(Data provided begins)

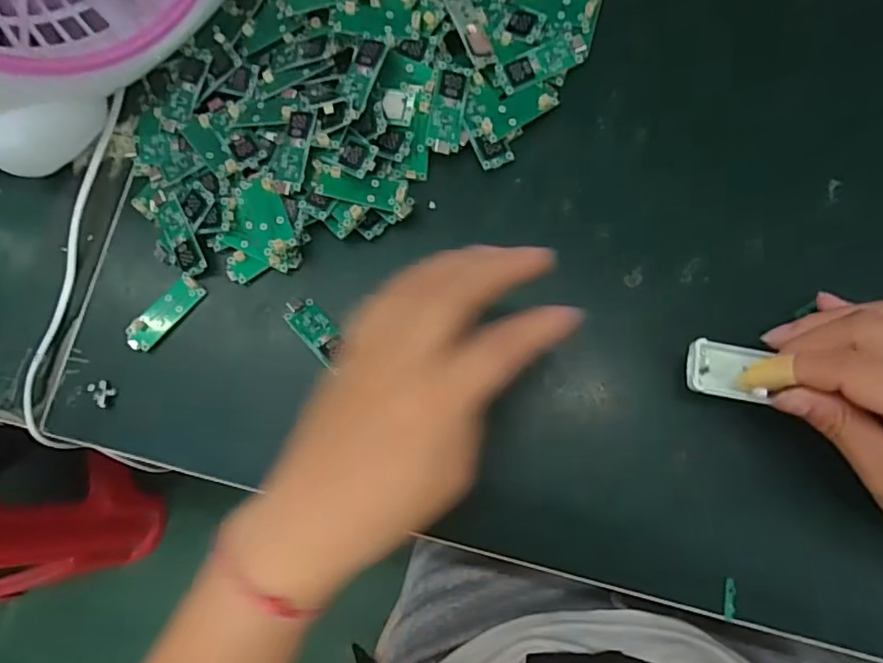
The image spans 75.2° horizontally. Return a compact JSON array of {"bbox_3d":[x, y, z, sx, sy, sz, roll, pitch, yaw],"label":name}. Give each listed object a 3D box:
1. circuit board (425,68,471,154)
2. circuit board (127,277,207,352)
[{"bbox_3d":[0.003,-0.123,0.321,0.019,0.004,0.046,11,90,-9],"label":"circuit board"},{"bbox_3d":[-0.159,-0.010,0.329,0.051,0.004,0.017,-44,77,-4],"label":"circuit board"}]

(Data provided ends)

Task to carry out:
Give back the listing exactly, without a single picture.

Finished exercise:
The image spans 75.2° horizontally. Return a compact JSON array of {"bbox_3d":[x, y, z, sx, sy, sz, roll, pitch, yaw],"label":name}. Give each listed object a 3D box:
1. circuit board (425,68,471,154)
2. circuit board (127,277,207,352)
[{"bbox_3d":[0.003,-0.123,0.321,0.019,0.004,0.046,11,90,-9],"label":"circuit board"},{"bbox_3d":[-0.159,-0.010,0.329,0.051,0.004,0.017,-44,77,-4],"label":"circuit board"}]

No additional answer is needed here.